Requirement:
From the entries below, copy every line that holds the word "guarda".

Exercise data:
::::

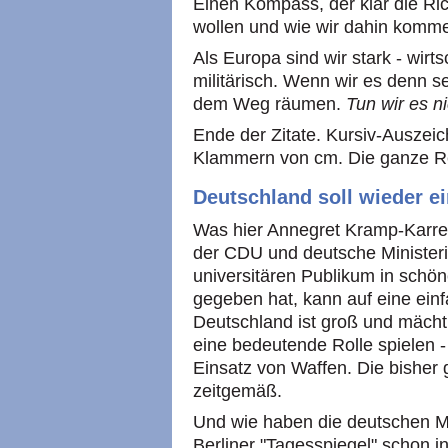
Einen Kompass, der klar die Ri
wollen und wie wir dahin kommen
Als Europa sind wir stark - wirts
militärisch. Wenn wir es denn 
dem Weg räumen.
Tun wir es n
Ende der Zitate. Kursiv-Auszei
Klammern von cm. Die ganze 
Deutschland soll wieder 
Was hier Annegret Kramp-Karren
der CDU und deutsche Ministeri
universitären Publikum in schö
gegeben hat, kann auf eine ein
Deutschland ist groß und mächti
eine bedeutende Rolle spielen -
Einsatz von Waffen. Die bisher 
zeitgemäß.
Und wie haben die deutschen M
Berliner "Tagesspiegel" schon i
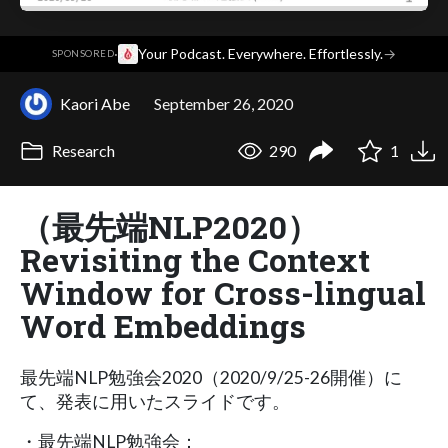
·
Your Podcast. Everywhere. Effortlessly.
→
SPONSORED
Kaori Abe
September 26, 2020
Research
290
1
（最先端NLP2020）
Revisiting the Context
Window for Cross-lingual
Word Embeddings
最先端NLP勉強会2020（2020/9/25-26開催）に
て、発表に用いたスライドです。
・最先端NLP勉強会：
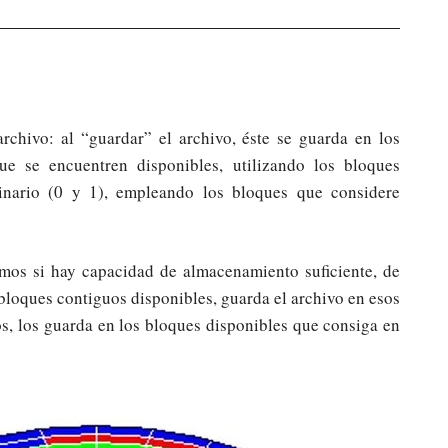
chivo: al “guardar” el archivo, éste se guarda en los
 se encuentren disponibles, utilizando los bloques
binario (0 y 1), empleando los bloques que considere
mos si hay capacidad de almacenamiento suficiente, de
 bloques contiguos disponibles, guarda el archivo en esos
s, los guarda en los bloques disponibles que consiga en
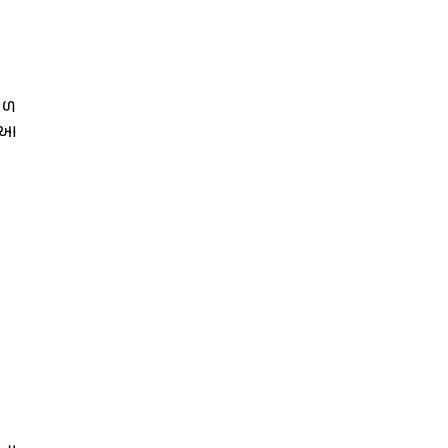
શાળ
ો.આ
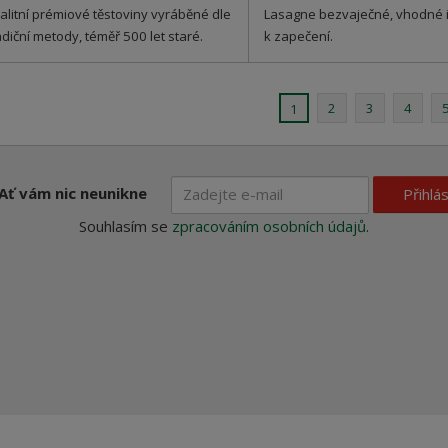
alitní prémiové těstoviny vyráběné dle
Lasagne bezvaječné, vhodné 
adiční metody, téměř 500 let staré.
k zapečení.
2
3
4
1
Ať vám nic neunikne
Přihlás
Souhlasím se
zpracováním osobních údajů
.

::::

Output below:
chivo: al “guardar” el archivo, éste se guarda en los
 bloques contiguos disponibles, guarda el archivo en esos
s, los guarda en los bloques disponibles que consiga en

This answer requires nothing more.